Living so long also saw Granny Wabano experience the loss of loved ones. This includes Napihen, who passed when the couple were in their 90’s. They had been married for more than 75 years.
These days, Granny Wabano continues to live alone in the apartment she and her husband had shared for years, though she does get help for her children or grandchildren.
She likes to eat traditional foods, like geese, fish and dumplings.
“She can whip up a mean bannock,” Spence said with a laugh. “She makes the best bannock in the whole world.”
And she drinks traditional teas and medicines.
“You’ll always find a pot of, bark tea, I guess you’ll call it,” Spence said. “You’ll never find any pharmaceutical medicines in her house.

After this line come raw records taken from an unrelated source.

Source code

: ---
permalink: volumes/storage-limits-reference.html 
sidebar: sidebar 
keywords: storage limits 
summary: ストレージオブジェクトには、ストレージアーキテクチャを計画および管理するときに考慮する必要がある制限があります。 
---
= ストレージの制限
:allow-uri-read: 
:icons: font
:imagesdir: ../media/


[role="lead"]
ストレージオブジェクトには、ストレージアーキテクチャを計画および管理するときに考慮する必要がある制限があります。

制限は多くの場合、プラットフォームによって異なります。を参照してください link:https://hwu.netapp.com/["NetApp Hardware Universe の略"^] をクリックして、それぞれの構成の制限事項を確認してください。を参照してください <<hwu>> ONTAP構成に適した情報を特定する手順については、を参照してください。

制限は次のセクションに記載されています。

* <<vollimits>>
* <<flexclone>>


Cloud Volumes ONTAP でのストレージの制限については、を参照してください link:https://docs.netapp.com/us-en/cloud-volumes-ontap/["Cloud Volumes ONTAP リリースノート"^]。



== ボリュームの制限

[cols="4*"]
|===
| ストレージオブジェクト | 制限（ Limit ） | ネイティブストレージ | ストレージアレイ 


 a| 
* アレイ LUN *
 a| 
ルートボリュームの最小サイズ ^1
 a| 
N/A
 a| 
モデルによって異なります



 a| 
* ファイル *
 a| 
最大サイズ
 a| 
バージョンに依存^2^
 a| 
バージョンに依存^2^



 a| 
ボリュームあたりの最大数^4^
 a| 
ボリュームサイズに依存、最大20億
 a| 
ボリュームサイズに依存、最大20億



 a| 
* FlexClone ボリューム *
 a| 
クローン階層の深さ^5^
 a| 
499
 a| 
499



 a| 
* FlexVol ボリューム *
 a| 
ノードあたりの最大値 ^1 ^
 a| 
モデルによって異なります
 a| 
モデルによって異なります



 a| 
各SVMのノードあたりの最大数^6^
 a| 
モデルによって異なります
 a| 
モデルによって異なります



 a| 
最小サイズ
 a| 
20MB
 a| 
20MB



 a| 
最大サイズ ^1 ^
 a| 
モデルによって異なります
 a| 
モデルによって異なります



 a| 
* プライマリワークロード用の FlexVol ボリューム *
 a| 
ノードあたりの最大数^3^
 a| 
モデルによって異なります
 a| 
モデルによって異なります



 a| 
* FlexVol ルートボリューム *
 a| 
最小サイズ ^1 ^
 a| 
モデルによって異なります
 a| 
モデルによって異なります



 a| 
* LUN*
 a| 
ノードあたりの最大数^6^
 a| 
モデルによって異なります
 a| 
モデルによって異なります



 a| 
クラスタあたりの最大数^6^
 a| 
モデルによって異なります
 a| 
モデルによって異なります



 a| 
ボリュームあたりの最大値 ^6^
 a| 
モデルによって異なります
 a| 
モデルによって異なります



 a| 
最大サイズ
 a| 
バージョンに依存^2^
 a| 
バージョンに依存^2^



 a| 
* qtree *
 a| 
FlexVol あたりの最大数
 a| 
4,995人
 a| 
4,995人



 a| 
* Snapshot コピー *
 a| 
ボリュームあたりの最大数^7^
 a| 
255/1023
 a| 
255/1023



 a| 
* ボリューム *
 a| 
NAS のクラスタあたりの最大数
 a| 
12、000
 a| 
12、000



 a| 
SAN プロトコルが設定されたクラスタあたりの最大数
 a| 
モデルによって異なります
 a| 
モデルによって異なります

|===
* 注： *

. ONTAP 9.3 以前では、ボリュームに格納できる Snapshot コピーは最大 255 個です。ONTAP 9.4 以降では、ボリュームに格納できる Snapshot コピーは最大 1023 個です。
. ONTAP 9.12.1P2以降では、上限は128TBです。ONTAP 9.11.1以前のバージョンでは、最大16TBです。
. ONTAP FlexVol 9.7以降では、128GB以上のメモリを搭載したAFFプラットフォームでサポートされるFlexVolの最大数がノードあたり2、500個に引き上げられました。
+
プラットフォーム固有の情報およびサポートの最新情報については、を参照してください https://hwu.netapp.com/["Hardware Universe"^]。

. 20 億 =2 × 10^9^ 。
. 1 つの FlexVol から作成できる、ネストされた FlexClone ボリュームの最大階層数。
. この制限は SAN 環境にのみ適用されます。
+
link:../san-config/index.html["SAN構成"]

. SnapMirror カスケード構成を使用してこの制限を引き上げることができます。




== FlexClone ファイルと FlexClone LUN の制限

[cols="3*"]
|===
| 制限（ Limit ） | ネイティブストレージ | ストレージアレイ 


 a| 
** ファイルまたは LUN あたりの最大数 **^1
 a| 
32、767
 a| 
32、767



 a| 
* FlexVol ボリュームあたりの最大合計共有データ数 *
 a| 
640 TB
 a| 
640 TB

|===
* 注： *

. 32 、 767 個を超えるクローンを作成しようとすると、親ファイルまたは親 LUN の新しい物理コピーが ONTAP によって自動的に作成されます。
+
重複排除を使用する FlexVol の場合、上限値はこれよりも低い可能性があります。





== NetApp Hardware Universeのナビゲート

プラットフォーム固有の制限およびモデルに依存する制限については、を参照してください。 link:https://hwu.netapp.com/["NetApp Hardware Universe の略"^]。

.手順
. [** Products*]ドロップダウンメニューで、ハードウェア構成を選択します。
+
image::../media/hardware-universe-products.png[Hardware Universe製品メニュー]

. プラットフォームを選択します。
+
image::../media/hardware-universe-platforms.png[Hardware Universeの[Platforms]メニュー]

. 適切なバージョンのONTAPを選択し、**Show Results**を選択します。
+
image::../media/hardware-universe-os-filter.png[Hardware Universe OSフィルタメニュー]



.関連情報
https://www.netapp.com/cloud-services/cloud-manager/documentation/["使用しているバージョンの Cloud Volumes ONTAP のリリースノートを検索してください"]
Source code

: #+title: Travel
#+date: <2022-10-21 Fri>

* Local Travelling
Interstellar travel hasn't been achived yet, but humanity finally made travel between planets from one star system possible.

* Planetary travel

She refused to take those pills. She relies on traditional medicines.”
Granny Wabano uses a walker but is still mobile. At her recent birthday party, she walked up and down the stairs on her own.
Although her hearing and eyesight are slowly fading, she is still alert.
She has also maintained her Christian faith and attends mass regularly.
“If a person’s late (to pick her up), she’ll walk alone if she has to,” Spence said.
Granny Wabano falls ill at times but always manages to recover.
Spence said when her granny was 99, doctors put in a pacemaker for her heart. But years later, doctors discovered the pacemaker had stopped working and did not know for how long.
But Granny Wabano’s heart continues to beat.
To date, Granny Wabano has 23 grandkids, 77 great-grandchildren and 81 great -great-grandchildren.
“And there’s a few more coming out this year,” Spence said with a laugh.
And it’s the youth that captures Granny Wabano’s heart, as was evident at her 110th birthday part.
“Just seeing all the little kids, that’s what she liked the most I think,” Spence said.
Having lived for more than a century-and-decade, what is one of Granny Wabano’s keys to life?
Poonenamook – Cree for “forgive others.”
“It as always her main message throughout life. That’s what carried her throughout the years,” Spence said. “We’re so blessed to have her.”